6 thoughts on “The Good, the Bad, and the Ugly

  1. Guilty as charged, Your Honour. 😉
    Oh, by the way… “IT IS” — as in “It is critical…” — is denounced as passive voice by some writing gurus. You have to state specifically WHAT is critical so we all know, using strong nouns and verbs.
    Your article has been a helpful nudge in a more positive direction, LInda. I will try my best to reform. 🙂


      1. I’m sure you’d pass a grammar exam. 🙂

        Actually I’ve been listening to a certain writing instructor lately and most of his corrections are right on, but he tends to class all “to be” usage as “passive voice,” which I can’t totally agree with. “He was thinking of going” could be simplified as “He thought of going,” but that doesn’t make was thinking passive.

        Liked by 1 person

      2. Nor mine.
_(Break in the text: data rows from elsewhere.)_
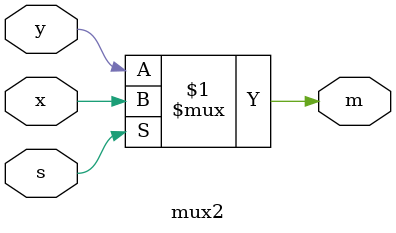
<source format=sv>
module mux2(input logic x,y,
            input logic s,
            output logic m);
				
assign m = s ? x : y;

endmodule
</source>
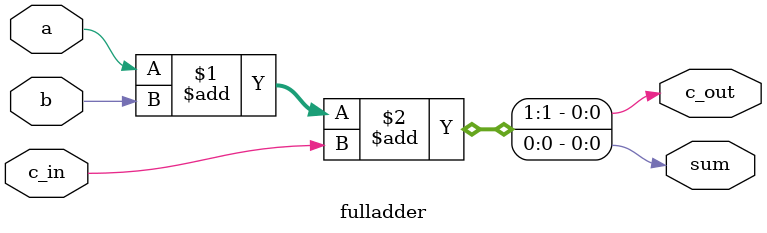
<source format=sv>
module fulladder(input a,b,c_in, output sum,c_out);
  
  assign {c_out,sum} = a + b + c_in;
  
endmodule

</source>
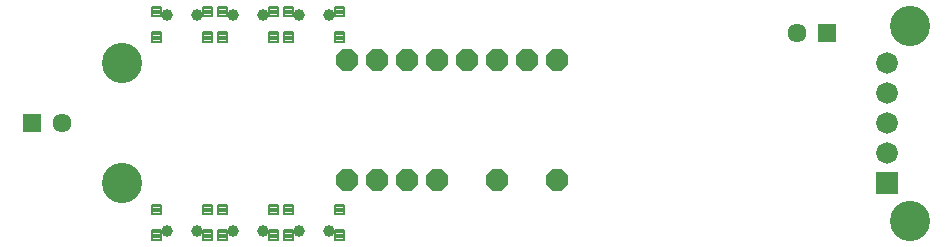
<source format=gbs>
G75*
G70*
%OFA0B0*%
%FSLAX24Y24*%
%IPPOS*%
%LPD*%
%AMOC8*
5,1,8,0,0,1.08239X$1,22.5*
%
%ADD10C,0.1340*%
%ADD11R,0.0635X0.0635*%
%ADD12C,0.0635*%
%ADD13R,0.0720X0.0720*%
%ADD14C,0.0720*%
%ADD15OC8,0.0714*%
%ADD16C,0.0083*%
%ADD17C,0.0395*%
D10*
X004161Y002282D03*
X004161Y006282D03*
X030411Y007532D03*
X030411Y001032D03*
D11*
X027661Y007282D03*
X001161Y004282D03*
D12*
X002161Y004282D03*
X026661Y007282D03*
D13*
X029661Y002282D03*
D14*
X029661Y003282D03*
X029661Y004282D03*
X029661Y005282D03*
X029661Y006282D03*
D15*
X018661Y006382D03*
X017661Y006382D03*
X016661Y006382D03*
X015661Y006382D03*
X014661Y006382D03*
X013661Y006382D03*
X012661Y006382D03*
X011661Y006382D03*
X011661Y002382D03*
X012661Y002382D03*
X013661Y002382D03*
X014661Y002382D03*
X016661Y002382D03*
X018661Y002382D03*
D16*
X005469Y000705D02*
X005157Y000705D01*
X005469Y000705D02*
X005469Y000393D01*
X005157Y000393D01*
X005157Y000705D01*
X005157Y000475D02*
X005469Y000475D01*
X005469Y000557D02*
X005157Y000557D01*
X005157Y000639D02*
X005469Y000639D01*
X006853Y000705D02*
X007165Y000705D01*
X007165Y000393D01*
X006853Y000393D01*
X006853Y000705D01*
X006853Y000475D02*
X007165Y000475D01*
X007165Y000557D02*
X006853Y000557D01*
X006853Y000639D02*
X007165Y000639D01*
X007357Y000705D02*
X007669Y000705D01*
X007669Y000393D01*
X007357Y000393D01*
X007357Y000705D01*
X007357Y000475D02*
X007669Y000475D01*
X007669Y000557D02*
X007357Y000557D01*
X007357Y000639D02*
X007669Y000639D01*
X009053Y000705D02*
X009365Y000705D01*
X009365Y000393D01*
X009053Y000393D01*
X009053Y000705D01*
X009053Y000475D02*
X009365Y000475D01*
X009365Y000557D02*
X009053Y000557D01*
X009053Y000639D02*
X009365Y000639D01*
X009557Y000705D02*
X009869Y000705D01*
X009869Y000393D01*
X009557Y000393D01*
X009557Y000705D01*
X009557Y000475D02*
X009869Y000475D01*
X009869Y000557D02*
X009557Y000557D01*
X009557Y000639D02*
X009869Y000639D01*
X011253Y000705D02*
X011565Y000705D01*
X011565Y000393D01*
X011253Y000393D01*
X011253Y000705D01*
X011253Y000475D02*
X011565Y000475D01*
X011565Y000557D02*
X011253Y000557D01*
X011253Y000639D02*
X011565Y000639D01*
X011565Y001571D02*
X011253Y001571D01*
X011565Y001571D02*
X011565Y001259D01*
X011253Y001259D01*
X011253Y001571D01*
X011253Y001341D02*
X011565Y001341D01*
X011565Y001423D02*
X011253Y001423D01*
X011253Y001505D02*
X011565Y001505D01*
X009869Y001571D02*
X009557Y001571D01*
X009869Y001571D02*
X009869Y001259D01*
X009557Y001259D01*
X009557Y001571D01*
X009557Y001341D02*
X009869Y001341D01*
X009869Y001423D02*
X009557Y001423D01*
X009557Y001505D02*
X009869Y001505D01*
X009365Y001571D02*
X009053Y001571D01*
X009365Y001571D02*
X009365Y001259D01*
X009053Y001259D01*
X009053Y001571D01*
X009053Y001341D02*
X009365Y001341D01*
X009365Y001423D02*
X009053Y001423D01*
X009053Y001505D02*
X009365Y001505D01*
X007669Y001571D02*
X007357Y001571D01*
X007669Y001571D02*
X007669Y001259D01*
X007357Y001259D01*
X007357Y001571D01*
X007357Y001341D02*
X007669Y001341D01*
X007669Y001423D02*
X007357Y001423D01*
X007357Y001505D02*
X007669Y001505D01*
X007165Y001571D02*
X006853Y001571D01*
X007165Y001571D02*
X007165Y001259D01*
X006853Y001259D01*
X006853Y001571D01*
X006853Y001341D02*
X007165Y001341D01*
X007165Y001423D02*
X006853Y001423D01*
X006853Y001505D02*
X007165Y001505D01*
X005469Y001571D02*
X005157Y001571D01*
X005469Y001571D02*
X005469Y001259D01*
X005157Y001259D01*
X005157Y001571D01*
X005157Y001341D02*
X005469Y001341D01*
X005469Y001423D02*
X005157Y001423D01*
X005157Y001505D02*
X005469Y001505D01*
X005469Y006993D02*
X005157Y006993D01*
X005157Y007305D01*
X005469Y007305D01*
X005469Y006993D01*
X005469Y007075D02*
X005157Y007075D01*
X005157Y007157D02*
X005469Y007157D01*
X005469Y007239D02*
X005157Y007239D01*
X006853Y006993D02*
X007165Y006993D01*
X006853Y006993D02*
X006853Y007305D01*
X007165Y007305D01*
X007165Y006993D01*
X007165Y007075D02*
X006853Y007075D01*
X006853Y007157D02*
X007165Y007157D01*
X007165Y007239D02*
X006853Y007239D01*
X007357Y006993D02*
X007669Y006993D01*
X007357Y006993D02*
X007357Y007305D01*
X007669Y007305D01*
X007669Y006993D01*
X007669Y007075D02*
X007357Y007075D01*
X007357Y007157D02*
X007669Y007157D01*
X007669Y007239D02*
X007357Y007239D01*
X009053Y006993D02*
X009365Y006993D01*
X009053Y006993D02*
X009053Y007305D01*
X009365Y007305D01*
X009365Y006993D01*
X009365Y007075D02*
X009053Y007075D01*
X009053Y007157D02*
X009365Y007157D01*
X009365Y007239D02*
X009053Y007239D01*
X009557Y006993D02*
X009869Y006993D01*
X009557Y006993D02*
X009557Y007305D01*
X009869Y007305D01*
X009869Y006993D01*
X009869Y007075D02*
X009557Y007075D01*
X009557Y007157D02*
X009869Y007157D01*
X009869Y007239D02*
X009557Y007239D01*
X011253Y006993D02*
X011565Y006993D01*
X011253Y006993D02*
X011253Y007305D01*
X011565Y007305D01*
X011565Y006993D01*
X011565Y007075D02*
X011253Y007075D01*
X011253Y007157D02*
X011565Y007157D01*
X011565Y007239D02*
X011253Y007239D01*
X011253Y007859D02*
X011565Y007859D01*
X011253Y007859D02*
X011253Y008171D01*
X011565Y008171D01*
X011565Y007859D01*
X011565Y007941D02*
X011253Y007941D01*
X011253Y008023D02*
X011565Y008023D01*
X011565Y008105D02*
X011253Y008105D01*
X009869Y007859D02*
X009557Y007859D01*
X009557Y008171D01*
X009869Y008171D01*
X009869Y007859D01*
X009869Y007941D02*
X009557Y007941D01*
X009557Y008023D02*
X009869Y008023D01*
X009869Y008105D02*
X009557Y008105D01*
X009365Y007859D02*
X009053Y007859D01*
X009053Y008171D01*
X009365Y008171D01*
X009365Y007859D01*
X009365Y007941D02*
X009053Y007941D01*
X009053Y008023D02*
X009365Y008023D01*
X009365Y008105D02*
X009053Y008105D01*
X007669Y007859D02*
X007357Y007859D01*
X007357Y008171D01*
X007669Y008171D01*
X007669Y007859D01*
X007669Y007941D02*
X007357Y007941D01*
X007357Y008023D02*
X007669Y008023D01*
X007669Y008105D02*
X007357Y008105D01*
X007165Y007859D02*
X006853Y007859D01*
X006853Y008171D01*
X007165Y008171D01*
X007165Y007859D01*
X007165Y007941D02*
X006853Y007941D01*
X006853Y008023D02*
X007165Y008023D01*
X007165Y008105D02*
X006853Y008105D01*
X005469Y007859D02*
X005157Y007859D01*
X005157Y008171D01*
X005469Y008171D01*
X005469Y007859D01*
X005469Y007941D02*
X005157Y007941D01*
X005157Y008023D02*
X005469Y008023D01*
X005469Y008105D02*
X005157Y008105D01*
D17*
X005669Y007877D03*
X005669Y007877D03*
X006653Y007877D03*
X006653Y007877D03*
X007869Y007877D03*
X007869Y007877D03*
X008853Y007877D03*
X008853Y007877D03*
X010069Y007877D03*
X010069Y007877D03*
X011053Y007877D03*
X011053Y007877D03*
X011053Y000687D03*
X011053Y000687D03*
X010069Y000687D03*
X010069Y000687D03*
X008853Y000687D03*
X008853Y000687D03*
X007869Y000687D03*
X007869Y000687D03*
X006653Y000687D03*
X006653Y000687D03*
X005669Y000687D03*
X005669Y000687D03*
M02*

</source>
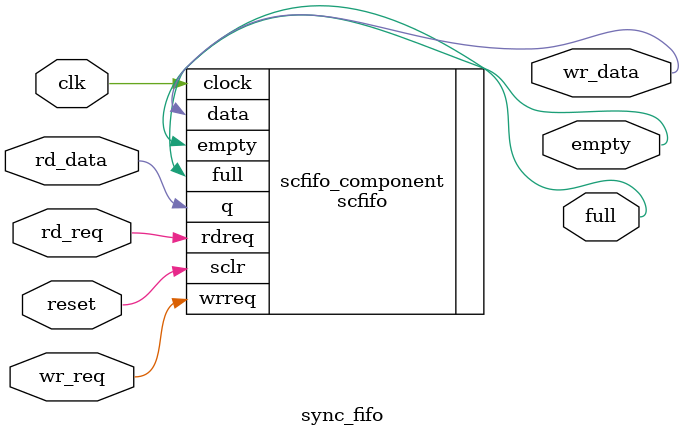
<source format=v>
`timescale 1 ps / 1 ps
module sync_fifo (
    input                     clk,
    input                     reset,
    output wire               empty,
    output wire               full,
    input                     wr_req,
    output wire [(WIDTH-1):0] wr_data,
    input                     rd_req,
    input [(WIDTH-1):0]       rd_data);

   parameter WIDTH = 1;
   parameter DEPTH = 1;
   
   scfifo scfifo_component(.clock(clk),
			   .sclr(reset),
			   .empty(empty),
			   .full(full),
			   .wrreq(wr_req),
			   .data(wr_data),
			   .rdreq(rd_req),
			   .q(rd_data)
			   // synopsys translate_off
			   ,
			   .aclr (),
			   .almost_empty (),
			   .almost_full (),
			   .usedw ()
			   // synopsys translate_on
			   );
   defparam scfifo_component.add_ram_output_register = "OFF",
	    scfifo_component.intended_device_family = "Cyclone II",
	    scfifo_component.lpm_hint = "RAM_BLOCK_TYPE=M4K",
	    scfifo_component.lpm_numwords = DEPTH,
	    scfifo_component.lpm_showahead = "ON",
	    scfifo_component.lpm_type = "scfifo",
	    scfifo_component.lpm_width = WIDTH,
	    scfifo_component.lpm_widthu = 2,
	    scfifo_component.overflow_checking = "ON",
	    scfifo_component.underflow_checking = "ON",
	    scfifo_component.use_eab = "ON";
endmodule
</source>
A true passive construction starts with what would be the direct object in an active construct. i.e., “Mistakes were made” (Clinton’s famous “apology” for the mess with Monica Lewinski). In this construct, the subject is left unnamed, with purpose. It would have been more convincing, to me, if he had said,”I behaved badly.” Still not an outright admission of guilt, but at least he wouldn’t have left us wondering who made the “mistakes.” Sorry for politicizing this, but it was the first example that came to mind 🙂

        Liked by 1 person

      3. Agreed. that’s what I’d call passive voice and I think passive constriction is the same.
        A banana peel was slipped on. (By me, but why should I tell you I was the clumsy one.) 🙂
        Passive voice can be the adult version of “Somebody dropped the dish and it broke.”